これでは政党政治ではありません。政府は、党の意向を十分踏まえ
て対処すべきではないのでしょうか。

 一方、生産資材等の問題は、党の議論で、日本と韓国の価格を単
純に比較し、日本のほうが2〜3倍高いとJA全農を攻撃しています。
それをマスコミが取り上げ、JAがいかにも高いものを売りつけて
いるかのような論調で攻撃する状態になっています。そしてそれを
政府の規制改革推進会議が取り上げる。これでは、党と政府が一体
となって農業者やJAをいじめるという形になってしまっています。


【単純に比較できない国土の違い】

 現場のJA役職員は、組合員の要望に応じて、また、圃場や気象
の変化に対応したり作物の特色を踏まえたりして、より効果のある
資材の活用に努力しています。多くの注文に応えようとするために、
肥料も農薬も種類が多くなり、結果的に価格が高いものもあります。
これを努力していないと攻撃されるのでは、たまったものではあり
ません。

 もちろん、改革しなければならないことは多いと思います。「よ
り良い資材を、より安い価格で供給する」ことに全力を挙げねばな
らないのはもちろんです。しかし、わが国の、南北に長い列島の島
国で、高温多湿・寒冷の四季があり、災害も多く、火山島特有の多
様な土壌のもとで、より良い品質の作物生産に努力する農業者やJ
A関係者の努力を考慮せず、ただ、ただ成長戦略と構造改革の名の
もとに、JAや関連企業は既得権益の岩盤を固守していると攻撃さ
れる。まして、それが日頃から応援している党からなされ、その党
が組織した内閣からなされるのは、たまったものではありません。

 もっと、やり方があるはずです。JAグループとの協議を深め、
多くの関係者から実態を聞き、幅広いメンバーによる検討会を設け
て、一緒になって改革案を作り上げる、そんな取り組みが必要なの
ではないのでしょうか。
-- -- --
資料への設問:
#1 JAと農業改革をめぐる文章によると、党の議論は日本と韓国の生産資材の価格を比べて、日本のほうが何倍高いとしているか。
#2 JAと農業改革をめぐる文章の続きを、最後の文のあとから書け。

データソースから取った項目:
-- -- --
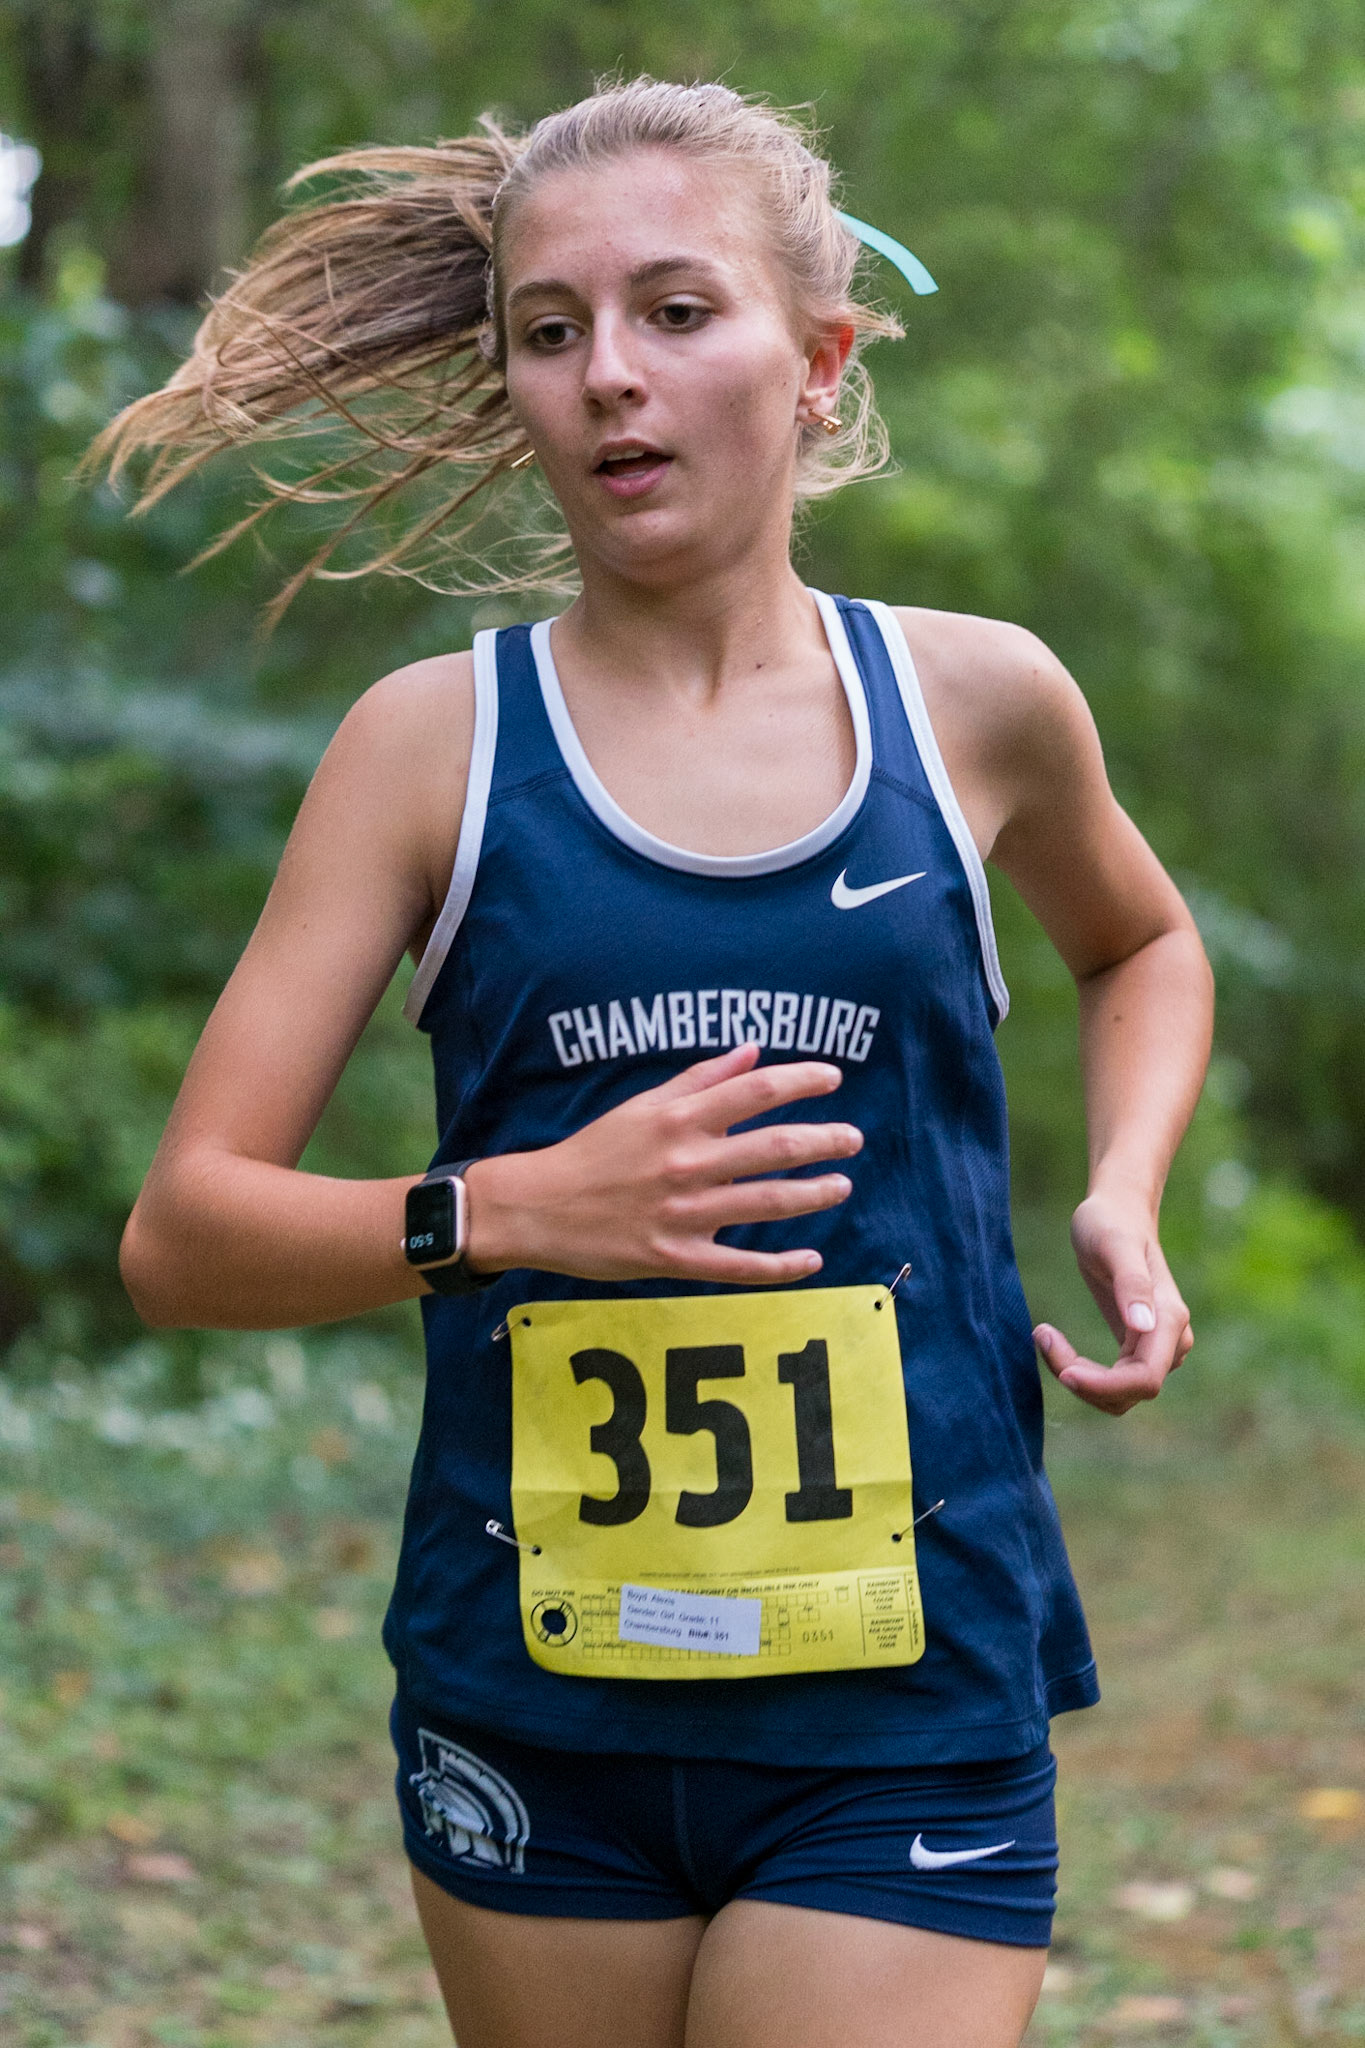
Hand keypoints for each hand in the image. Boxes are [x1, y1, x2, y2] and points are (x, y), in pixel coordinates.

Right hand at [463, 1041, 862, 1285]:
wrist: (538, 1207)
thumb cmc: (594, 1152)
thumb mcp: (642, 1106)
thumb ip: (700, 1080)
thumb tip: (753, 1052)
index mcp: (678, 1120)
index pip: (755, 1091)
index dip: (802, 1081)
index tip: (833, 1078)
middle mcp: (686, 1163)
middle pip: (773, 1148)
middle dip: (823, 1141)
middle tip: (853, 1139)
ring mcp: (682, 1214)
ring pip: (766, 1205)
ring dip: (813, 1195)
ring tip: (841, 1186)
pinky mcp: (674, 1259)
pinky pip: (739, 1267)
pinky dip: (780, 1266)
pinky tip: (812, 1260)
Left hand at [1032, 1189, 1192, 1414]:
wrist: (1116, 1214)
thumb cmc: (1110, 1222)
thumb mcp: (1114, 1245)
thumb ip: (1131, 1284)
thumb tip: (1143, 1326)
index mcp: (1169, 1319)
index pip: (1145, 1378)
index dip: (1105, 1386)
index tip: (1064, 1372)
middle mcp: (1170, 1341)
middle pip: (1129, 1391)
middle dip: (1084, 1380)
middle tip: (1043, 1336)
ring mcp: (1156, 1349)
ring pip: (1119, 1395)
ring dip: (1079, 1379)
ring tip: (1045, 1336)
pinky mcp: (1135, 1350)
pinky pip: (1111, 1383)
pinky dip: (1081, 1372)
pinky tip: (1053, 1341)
-- -- --
設問の解答:
#1 日本のほうが2〜3倍高いとしている。

#2
【成長戦略だけでは律しきれない農林業の特性】

 もちろん、内閣の成長戦略は否定するものではありません。情報
の高度化や流通の変化に伴い、仕事の仕方も制度も見直しが必要で
す。しかし、これも今、議論がなされていますが、青果物等の卸売
市場やコメ卸業者等を通じた流通販売のこれまでのやり方を、「無
駄だ」「構造改革すべきだ」と攻撃されるのは、たまったものでは
ありません。これまでに、それぞれの役割を果たしてきています。
ですから、やり玉にあげる前に、意見を聞き、改革を進めている取
り組み例を推奨し、関係者の理解を得て、それぞれの業や生活が成
り立っていくやり方がなされるべきです。

 これまで、海外の企業も含めた大資本が、大規模量販店を街中に、
そして郊外に展開する仕組みを容認し、結果として、街中の多くの
中小家族経営の商店街を潰してしまいました。確かに世の中の流れ
だったかもしれませんし、多くの消費者に新しい商品と生活の楽し
みを与えたでしょう。そうした中で、新しい仕事を得た人もいれば、
転職を余儀なくされた人もいます。世の中はそれで成長しています。
ですから、すべてを否定できません。

 農業もそうです。高齢化し、農業の就業者は著しく減っています。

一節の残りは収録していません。